Looking at the data, count the lines where the word "rounded" occurs and answer with only the number.

((

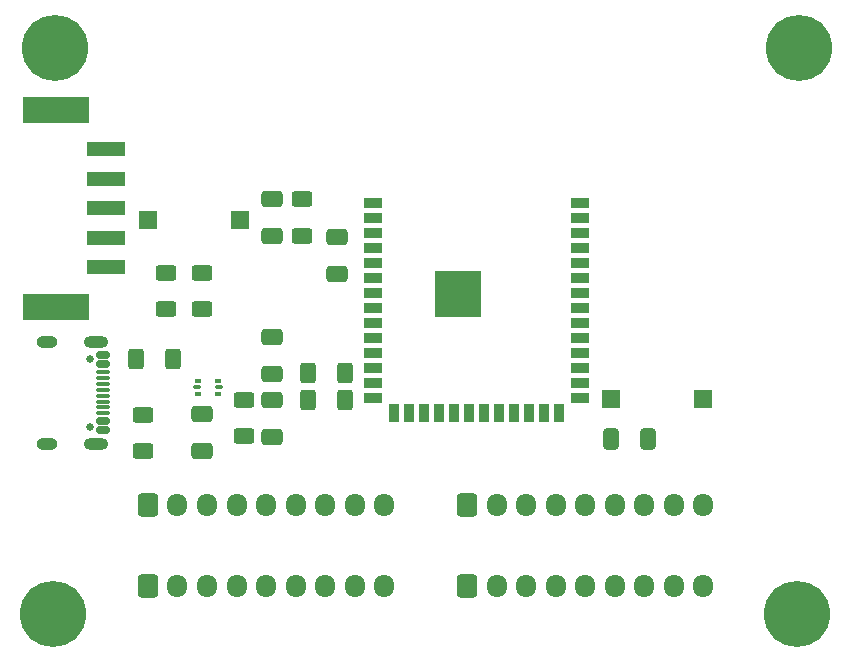
<source format=gbr>
%TF.GenerationSoftware,KiCad,Pcbnew,8.0.8*%
%TF.CreationDate,2025-05-21T09:44:21+02:00*%
%TF.ProjectId,Buttons_Displays_ESP32,42757474-6f6e-4735-9f44-6973706c6179,rev?*%
%TF.SameCoordinates,Original*%
%TF.FileFunction,Soldermask,Top*%
%TF.FilePolarity,Negative*%
%FSLAX46Y46*%
G04 Gerber Fmt 4.6, Leading zero omitted, Abs format (unit mm)*
G04 Created by KiCad (PCBNEW 8.0.8) date 2025-05-21 09:44:21*
%MOMM*%
%LPD*%
G01*
G04 APERTURE LIST*
G04 Aperture macros list*
%AMRoundRect*
0 Rectangle with rounded corners*
0 $1 Rounding radius*
0 $2 $3 $4 $5 $6 $7 $8 $9 X,Y pos of 4 corners*
0 Add a 4 corners polygon primitive as box body*
4,1,4,$2,$3,$4,$5,$6,$7,$8,$9,$2,$3,0*
0 Add four circle primitives for the rounded corners*
1,1,$1+$1,$2,$3*
1,1,$1+$1,$4,$5*
1,1,$1+$1,$6,$7*
1,1,$1+$1,$8,$9*
0 Add four rect primitives between the rounded corners*
20,1,$1+$1,$2,$3,$4,$5,0*
20,1,$1+$1,$4,$5,$6,$7,0*
20,1,$1+$1,$6,$7,$8,$9,0*
20,1,$1+$1,$8,$9,$2,$3,0*%
G04 Aperture macros list end*
%ADD10RoundRect,0.250000X-0.600000X-0.725000X0.600000X-0.725000X0.600000X0.725000X-0.600000X0.725000X0*%
%ADD11O,1.700000X1.950000*%
%ADD12RoundRect,0.250000X-0.412500X-0.650000X0.412500X-0.650000X0.412500X0.650000X-0.412500X0.650000X0*%
%ADD13RoundRect,0.250000X-0.625000X0.400000X-0.625000X-0.400000X0.625000X-0.400000X0.625000X0.400000X0*%
%ADD14R,1.500000X1.500000*%
%ADD15R,3.200000X1.200000*%
%ADD16R,5.600000X2.200000*%
%ADD17RoundRect,0.093750X-0.156250X-0.093750X0.156250X-0.093750X0.156250X0.093750X-0.156250X0.093750X0*%
%ADD18RoundRect,0.075000X-0.250000X-0.075000X0.250000X-0.075000X0.250000X0.075000X-0.250000X0.075000X0*%
%ADD19RoundRect,0.250000X0.400000X0.625000X-0.400000X0.625000X-0.400000X-0.625000X0.400000X-0.625000X0*%
%ADD20RoundRect,0.250000X0.625000X-0.400000X0.625000X0.400000X-0.625000X0.400000X-0.625000X-0.400000X0*%
%ADD21RoundRect,0.250000X-0.650000X0.412500X-0.650000X-0.412500X0.650000X-0.412500X0.650000X0.412500X0*%
%ADD22C,5.600000*%
%ADD23RoundRect,0.250000X0.650000X-0.412500X0.650000X0.412500X-0.650000X0.412500X-0.650000X-0.412500X0*%
%ADD24R,1.500000X0.900000*%
%ADD25R,0.900000X1.500000*%
%ADD26C,0.600000*%
%ADD27R,3.900000X3.900000*%
%ADD28C,0.650000*%
%ADD29RoundRect,0.150000X-0.425000X0.150000X-0.425000X-0.150000X0.425000X-0.150000X0.425000X0.150000X0*%
%ADD30RoundRect,0.075000X-0.500000X0.075000X-0.500000X-0.075000X0.500000X-0.075000X0.500000X0.075000X0*%
%ADD31O,2.100000X1.000000*%
%ADD32O,1.800000X1.000000*%
G04 APERTURE END LIST*
D10*
%TO.C,J3*%
X108710000Y-91840000D03*
D11*
X111210000Y-91840000D03*
X113710000Y-91840000D03*
X116210000Y-91840000D03*
X118710000Y-91840000D03*
X121210000Y-91840000D03*
X123710000Y-91840000D03*
X126210000Y-91840000D03*
X128710000Y-91840000D03*
%TD*%
D12*
%TO.C,C2*%
X147937500Y-86250000D03*
X151062500Y-86250000D03*
%TD*%
D13*
%TO.C,R1*%
X113250000Y-72200000D03*
X113250000Y-75300000D03*
%TD*%
D14*
%TO.C,SW1*%
X147900000Y-82900000D03*
X155700000Y-82900000D03*
%TD*%
D15*
%TO.C,J5*%
X105175000Y-61750000D03*
X105175000Y-64250000D03*
X105175000Y-66750000D03*
X105175000Y-69250000D03*
X105175000Y-71750000D03*
D16*
X100925000Y-58400000D03*
X100925000Y-75100000D03*
%TD*%
D17*
%TO.C,U2*%
X112950000Y-81362500D03*
D18*
X112875000Y-81900000D03*
D17*
X112950000Y-82437500D03*
X114650000Y-82437500D03*
D18*
X114725000Y-81900000D03*
D17*
X114650000Y-81362500D03*
%TD*%
D19*
%TO.C,R4*%
X125400000Y-83000000D03*
X122300000Y-83000000D03*
%TD*%
D14*
%TO.C,SW2*%
X116500000Y-67750000D03*
X108700000Y-67750000D03*
%TD*%
D20*
%TO.C,R7*%
X108300000Y-87300000D03*
X108300000Y-84200000D03*
%TD*%
D21*
%TO.C,C5*%
X119200000Y-77637500D03*
X119200000Y-80762500D03*
%TD*%
D10*
%TO.C,J4*%
X108710000Y-98740000D03*
D11*
X111210000Y-98740000D03*
X113710000Y-98740000D03*
X116210000Y-98740000D03*
X118710000Y-98740000D03*
X121210000Y-98740000D03*
X123710000Y-98740000D03*
X126210000Y-98740000D03*
X128710000Y-98740000D03*
%TD*%
D22*
%TO.C,REF\u002A\u002A*%
X163700000Y-101100000D03*
%TD*%
D19*
%TO.C,R8*%
X110800000Y-79500000D03*
X107700000Y-79500000D03*
%TD*%
D23*
%TO.C,C1*%
X124750000Y-72312500D03*
X124750000Y-69187500D03*
%TD*%
D19*
%TO.C,R3*%
X125400000Y-80700000D03*
X122300000Y-80700000D03*
%TD*%
D21*
%TO.C,C6*%
X113250000Y-84187500D03*
X113250000Y-87312500D03*
%TD*%
D13*
%TO.C,R5*%
X121750000Y-65950000D03*
X121750000Y-69050000D03*
%TD*%
D20*
%TO.C,R6*%
X116800000Y-86050000D03*
X116800000Y-82950000D03*
%TD*%
D10*
%TO.C,J2*%
X135730000Y-98740000D03*
D11*
X138230000Y-98740000D03*
X140730000Y-98740000D03*
X143230000Y-98740000D03*
X145730000Y-98740000D03*
X148230000Y-98740000D03*
X150730000Y-98740000D03*
X153230000Y-98740000D03*
X155730000Y-98740000D03*
%TD*%
D22*
%TO.C,REF\u002A\u002A*%
X163800000Y-53200000D03*
%TD*%
D23*
%TO.C,C3*%
X119250000Y-69062500D03*
X119250000Y-65937500D03*
%TD*%
D22*
%TO.C,REF\u002A\u002A*%
X100800000Y-53200000D03*
%TD*%
D24*
%TO.C,U1*%
X127750000Y-66300000D03*
X127750000Y-67570000D03*
X127750000Y-68840000D03*
X127750000Y-70110000D03*
X127750000Y-71380000D03*
X127750000Y-72650000D03*
X127750000Y-73920000D03*
X127750000Y-75190000D03*
X127750000Y-76460000D03*
X127750000Y-77730000D03*
X127750000Y-79000000D03*
X127750000Y-80270000D03*
X127750000Y-81540000D03*
X127750000Y-82810000D03*
D25*
X129515000Y-84060000D03*
X130785000Y-84060000D03*
X132055000Y-84060000D03*
X133325000Y-84060000D03*
X134595000Y-84060000D03*
X135865000Y-84060000D03*
X137135000Y-84060000D03*
X138405000Y-84060000D03*
X139675000Y-84060000D03*
X140945000Y-84060000D03*
X142215000Y-84060000D03*
X143485000Y-84060000D03*
D24*
X145250000Y-82810000D03*
X145250000Y-81540000D03*
X145250000Y-80270000D03*
X145250000Y-79000000D03*
X145250000Y-77730000D03*
X145250000Y-76460000D03*
X145250000Y-75190000D03*
X145250000Y-73920000D03*
X145250000Y-72650000D03*
X145250000Y-71380000D03*
X145250000Y-70110000D03*
X145250000Y-68840000D03*
X145250000Y-67570000D03*
X145250000Y-66300000D03*
D26*
X133600000Y-73320000D03*
X133600000Y-74720000D03*
X134300000Y-72620000D03*
X134300000Y-74020000D03*
X134300000Y-75420000D03*
X135000000Y-73320000D03*
D27*
X135000000Y-74020000D03*
D26*
X135000000Y-74720000D03*
X135700000Y-72620000D03*
X135700000Y-74020000D03*
X135700000Y-75420000D03*
X136400000Y-73320000D03*
X136400000Y-74720000D03*
%TD*%
D22*
%TO.C,REF\u002A\u002A*%
X100700000Y-101100000D03*
%TD*%
D10*
%TO.C,J1*%
X135730000Y-91840000D03*
D11*
X138230000Y-91840000D03*
X140730000Y-91840000D03*
X143230000Y-91840000D03*
X145730000Y-91840000D03*
X148230000Y-91840000D03*
X150730000Y-91840000D03*
X153230000Y-91840000D03*
X155730000Y-91840000D03*
%TD*%
D20*
%TO.C,R2*%
X110250000Y-75300000D03*
X110250000Y-72200000D03*
%TD*%
D28*
%TO.C,J6*%
X103815000Y-79460000D03*
X103815000Y-85240000D03*
D29*
X104890000Y-79150000D03*
X104890000Y-79950000D03*
D30*
X104890000Y-81100000D03*
X104890000Y-82100000D03*
X104890000Y-82600000D03*
X104890000Y-83600000D03*
D29*
X104890000Y-84750000D03*
X104890000Y-85550000D03*
X104890000Y-85550000D03*
X104890000Y-84750000D03*
D30*
X104890000Y-84100000D03*
X104890000Y-83100000D03*
X104890000Y-81600000D03*
X104890000Y-80600000D03*
D29*
X104890000Y-79950000D03*
X104890000Y-79150000D03*
D31*
X104315000Y-78030000D03*
D32*
X100135000Y-78030000D03*
D31*
X104315000Y-86670000D03*
D32*
X100135000Y-86670000D03*
%TD*%
D23*
%TO.C,C4*%
X119200000Y-86062500D03*
X119200000Y-82937500D03*
%TD*%
M02*

</source>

))

• **SOLUTION TO THIS EXERCISE**
3